• **WORK INSTRUCTIONS**
From the records below, retype everything from the line containing "family: Iridaceae" down to the line containing "common name: Ragged-robin", both of those lines included, and nothing more.

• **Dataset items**
-*-
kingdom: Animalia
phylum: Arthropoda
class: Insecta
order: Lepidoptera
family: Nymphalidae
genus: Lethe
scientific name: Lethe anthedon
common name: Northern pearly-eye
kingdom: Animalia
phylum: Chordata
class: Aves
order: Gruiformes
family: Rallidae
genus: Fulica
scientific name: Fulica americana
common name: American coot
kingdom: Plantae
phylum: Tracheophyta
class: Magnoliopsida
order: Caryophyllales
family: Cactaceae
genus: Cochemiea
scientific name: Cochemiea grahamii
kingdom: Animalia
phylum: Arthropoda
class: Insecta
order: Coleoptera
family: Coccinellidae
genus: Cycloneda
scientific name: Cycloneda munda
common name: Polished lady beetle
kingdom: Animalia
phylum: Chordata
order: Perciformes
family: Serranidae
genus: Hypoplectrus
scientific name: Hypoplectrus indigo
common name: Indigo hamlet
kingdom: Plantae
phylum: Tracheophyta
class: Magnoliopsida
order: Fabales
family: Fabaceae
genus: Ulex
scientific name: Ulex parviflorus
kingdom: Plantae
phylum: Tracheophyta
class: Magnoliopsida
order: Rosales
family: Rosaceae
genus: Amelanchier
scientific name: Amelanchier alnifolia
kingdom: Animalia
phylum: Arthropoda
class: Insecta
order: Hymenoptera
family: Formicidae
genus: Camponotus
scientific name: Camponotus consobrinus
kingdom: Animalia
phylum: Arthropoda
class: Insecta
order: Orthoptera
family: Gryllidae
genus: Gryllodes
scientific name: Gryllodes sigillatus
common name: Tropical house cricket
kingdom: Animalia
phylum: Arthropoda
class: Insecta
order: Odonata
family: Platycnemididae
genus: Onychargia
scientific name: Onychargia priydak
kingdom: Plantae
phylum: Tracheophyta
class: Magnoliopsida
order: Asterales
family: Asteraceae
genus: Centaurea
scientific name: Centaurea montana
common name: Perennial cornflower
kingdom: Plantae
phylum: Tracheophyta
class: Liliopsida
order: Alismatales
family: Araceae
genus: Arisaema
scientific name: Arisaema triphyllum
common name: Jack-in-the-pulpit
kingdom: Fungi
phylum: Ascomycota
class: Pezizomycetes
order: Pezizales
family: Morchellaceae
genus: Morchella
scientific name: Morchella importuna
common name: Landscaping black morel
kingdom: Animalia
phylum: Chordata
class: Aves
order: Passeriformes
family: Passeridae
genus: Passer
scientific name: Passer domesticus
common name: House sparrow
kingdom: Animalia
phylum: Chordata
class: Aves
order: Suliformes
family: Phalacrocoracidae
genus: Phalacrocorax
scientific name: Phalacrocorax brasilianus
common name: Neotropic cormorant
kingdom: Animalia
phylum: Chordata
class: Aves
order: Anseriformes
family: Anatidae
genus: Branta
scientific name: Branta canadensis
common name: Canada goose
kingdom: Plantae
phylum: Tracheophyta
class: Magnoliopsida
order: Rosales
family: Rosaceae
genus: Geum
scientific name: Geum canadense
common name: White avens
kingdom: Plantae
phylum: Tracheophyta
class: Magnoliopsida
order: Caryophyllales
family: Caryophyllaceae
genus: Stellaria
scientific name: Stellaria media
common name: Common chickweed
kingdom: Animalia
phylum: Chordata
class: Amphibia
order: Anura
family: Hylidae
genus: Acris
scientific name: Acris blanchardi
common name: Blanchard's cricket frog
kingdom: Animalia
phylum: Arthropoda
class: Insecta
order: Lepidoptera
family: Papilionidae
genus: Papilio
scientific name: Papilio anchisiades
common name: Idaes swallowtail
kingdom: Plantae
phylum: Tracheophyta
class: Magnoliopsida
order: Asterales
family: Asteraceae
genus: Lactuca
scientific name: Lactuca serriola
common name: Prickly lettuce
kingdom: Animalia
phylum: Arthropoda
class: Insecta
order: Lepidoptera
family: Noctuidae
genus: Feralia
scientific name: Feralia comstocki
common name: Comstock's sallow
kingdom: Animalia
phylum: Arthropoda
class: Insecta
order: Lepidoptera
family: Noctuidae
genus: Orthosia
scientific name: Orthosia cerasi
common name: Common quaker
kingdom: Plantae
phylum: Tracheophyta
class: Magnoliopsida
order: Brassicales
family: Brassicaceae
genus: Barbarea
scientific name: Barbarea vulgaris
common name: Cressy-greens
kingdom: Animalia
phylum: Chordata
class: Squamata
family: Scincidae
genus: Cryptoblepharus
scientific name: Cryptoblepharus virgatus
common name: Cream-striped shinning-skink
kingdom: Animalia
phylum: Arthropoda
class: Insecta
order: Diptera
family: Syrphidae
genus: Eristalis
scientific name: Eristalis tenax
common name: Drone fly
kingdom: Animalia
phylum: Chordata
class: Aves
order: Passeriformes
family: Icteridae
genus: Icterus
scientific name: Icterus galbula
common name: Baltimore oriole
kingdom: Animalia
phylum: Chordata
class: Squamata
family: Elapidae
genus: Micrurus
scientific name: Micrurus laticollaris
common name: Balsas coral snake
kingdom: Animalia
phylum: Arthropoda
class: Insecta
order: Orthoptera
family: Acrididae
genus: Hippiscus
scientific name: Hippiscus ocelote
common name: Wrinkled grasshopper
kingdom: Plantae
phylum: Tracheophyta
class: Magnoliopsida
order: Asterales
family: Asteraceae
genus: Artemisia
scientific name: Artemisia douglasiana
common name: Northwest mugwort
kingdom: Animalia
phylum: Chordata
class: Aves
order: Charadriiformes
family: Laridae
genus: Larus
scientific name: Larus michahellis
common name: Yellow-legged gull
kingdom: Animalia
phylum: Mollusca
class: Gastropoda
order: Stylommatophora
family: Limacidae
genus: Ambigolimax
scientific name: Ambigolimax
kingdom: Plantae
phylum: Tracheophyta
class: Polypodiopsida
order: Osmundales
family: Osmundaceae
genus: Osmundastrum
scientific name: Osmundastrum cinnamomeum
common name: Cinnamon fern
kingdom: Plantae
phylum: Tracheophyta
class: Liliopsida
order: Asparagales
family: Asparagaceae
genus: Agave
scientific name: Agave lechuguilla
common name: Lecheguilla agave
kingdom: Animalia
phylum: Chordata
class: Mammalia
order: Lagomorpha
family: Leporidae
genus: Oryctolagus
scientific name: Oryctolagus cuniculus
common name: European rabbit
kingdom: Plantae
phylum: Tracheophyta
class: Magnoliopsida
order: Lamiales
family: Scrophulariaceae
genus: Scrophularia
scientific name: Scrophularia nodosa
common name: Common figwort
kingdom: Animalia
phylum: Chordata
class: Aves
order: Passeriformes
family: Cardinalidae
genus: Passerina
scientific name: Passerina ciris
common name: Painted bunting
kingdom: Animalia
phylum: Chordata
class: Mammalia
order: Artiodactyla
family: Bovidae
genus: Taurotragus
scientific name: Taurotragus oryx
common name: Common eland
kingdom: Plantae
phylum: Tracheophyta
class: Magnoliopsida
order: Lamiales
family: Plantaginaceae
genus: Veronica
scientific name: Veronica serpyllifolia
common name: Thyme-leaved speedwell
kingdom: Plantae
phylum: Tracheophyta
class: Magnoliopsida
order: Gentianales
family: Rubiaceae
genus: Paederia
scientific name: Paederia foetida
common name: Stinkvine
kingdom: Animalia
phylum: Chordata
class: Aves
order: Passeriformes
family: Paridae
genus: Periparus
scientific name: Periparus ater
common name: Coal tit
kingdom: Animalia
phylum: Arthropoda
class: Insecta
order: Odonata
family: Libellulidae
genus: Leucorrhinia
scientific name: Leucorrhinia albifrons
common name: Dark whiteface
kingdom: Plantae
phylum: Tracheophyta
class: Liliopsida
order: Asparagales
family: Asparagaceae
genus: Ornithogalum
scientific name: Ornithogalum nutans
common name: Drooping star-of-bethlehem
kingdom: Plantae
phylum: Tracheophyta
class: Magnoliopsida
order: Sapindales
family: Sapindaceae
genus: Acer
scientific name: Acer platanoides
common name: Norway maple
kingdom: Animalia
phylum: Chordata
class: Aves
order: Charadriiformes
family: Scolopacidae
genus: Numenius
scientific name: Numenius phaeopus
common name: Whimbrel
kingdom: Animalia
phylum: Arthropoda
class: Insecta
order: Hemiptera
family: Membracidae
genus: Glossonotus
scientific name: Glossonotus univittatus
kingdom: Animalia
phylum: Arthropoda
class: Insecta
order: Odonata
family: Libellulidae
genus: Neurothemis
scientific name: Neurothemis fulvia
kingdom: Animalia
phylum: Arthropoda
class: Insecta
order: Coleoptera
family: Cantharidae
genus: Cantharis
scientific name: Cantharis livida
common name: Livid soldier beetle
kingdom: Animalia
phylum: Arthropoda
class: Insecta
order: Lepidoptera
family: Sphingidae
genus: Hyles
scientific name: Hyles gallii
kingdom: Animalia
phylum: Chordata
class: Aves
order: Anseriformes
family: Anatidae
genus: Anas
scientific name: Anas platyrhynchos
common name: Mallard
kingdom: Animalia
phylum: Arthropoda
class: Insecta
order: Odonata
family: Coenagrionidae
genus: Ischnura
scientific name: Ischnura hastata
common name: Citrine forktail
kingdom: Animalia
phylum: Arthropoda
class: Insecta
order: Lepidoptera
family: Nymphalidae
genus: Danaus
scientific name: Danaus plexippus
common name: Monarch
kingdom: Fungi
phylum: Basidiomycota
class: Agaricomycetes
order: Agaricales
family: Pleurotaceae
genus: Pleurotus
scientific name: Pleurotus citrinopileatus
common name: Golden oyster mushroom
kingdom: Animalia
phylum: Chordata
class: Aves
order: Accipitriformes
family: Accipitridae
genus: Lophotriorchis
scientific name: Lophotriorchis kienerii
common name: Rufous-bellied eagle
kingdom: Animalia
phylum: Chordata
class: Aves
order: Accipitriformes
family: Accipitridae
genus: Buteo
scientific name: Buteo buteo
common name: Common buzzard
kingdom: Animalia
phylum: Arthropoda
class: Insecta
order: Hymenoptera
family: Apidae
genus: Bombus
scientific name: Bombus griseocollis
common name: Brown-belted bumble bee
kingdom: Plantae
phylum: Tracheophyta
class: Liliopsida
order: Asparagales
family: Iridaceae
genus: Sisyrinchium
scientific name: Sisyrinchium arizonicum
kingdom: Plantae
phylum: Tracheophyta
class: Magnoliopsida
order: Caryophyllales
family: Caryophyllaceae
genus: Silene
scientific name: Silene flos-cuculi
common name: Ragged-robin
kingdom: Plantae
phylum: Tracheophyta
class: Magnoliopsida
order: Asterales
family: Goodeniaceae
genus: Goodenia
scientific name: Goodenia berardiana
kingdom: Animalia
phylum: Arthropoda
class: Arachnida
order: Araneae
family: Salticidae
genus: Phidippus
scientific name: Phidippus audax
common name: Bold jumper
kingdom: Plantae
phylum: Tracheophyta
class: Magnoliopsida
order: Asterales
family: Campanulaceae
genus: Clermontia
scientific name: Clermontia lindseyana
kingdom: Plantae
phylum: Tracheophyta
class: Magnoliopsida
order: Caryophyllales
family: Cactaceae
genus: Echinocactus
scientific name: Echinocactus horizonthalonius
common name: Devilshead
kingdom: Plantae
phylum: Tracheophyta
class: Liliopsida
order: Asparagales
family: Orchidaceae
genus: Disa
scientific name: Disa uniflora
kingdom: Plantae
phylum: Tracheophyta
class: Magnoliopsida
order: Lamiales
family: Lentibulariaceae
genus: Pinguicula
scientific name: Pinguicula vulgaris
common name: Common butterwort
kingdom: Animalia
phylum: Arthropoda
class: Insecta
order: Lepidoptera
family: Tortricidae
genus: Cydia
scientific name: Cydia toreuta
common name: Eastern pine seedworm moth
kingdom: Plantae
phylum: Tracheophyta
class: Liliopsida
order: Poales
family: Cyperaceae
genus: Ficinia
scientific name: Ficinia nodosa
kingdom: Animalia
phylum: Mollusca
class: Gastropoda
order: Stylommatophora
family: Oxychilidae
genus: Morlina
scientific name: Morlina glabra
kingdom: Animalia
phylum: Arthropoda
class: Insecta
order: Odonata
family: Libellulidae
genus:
-*-
• **WRITTEN ANSWER**
family: Iridaceae
genus: Sisyrinchium
scientific name: Sisyrinchium arizonicum
kingdom: Plantae
phylum: Tracheophyta
class: Magnoliopsida
order: Caryophyllales
family: Caryophyllaceae
genus: Silene
scientific name: Silene flos-cuculi
common name: Ragged-robin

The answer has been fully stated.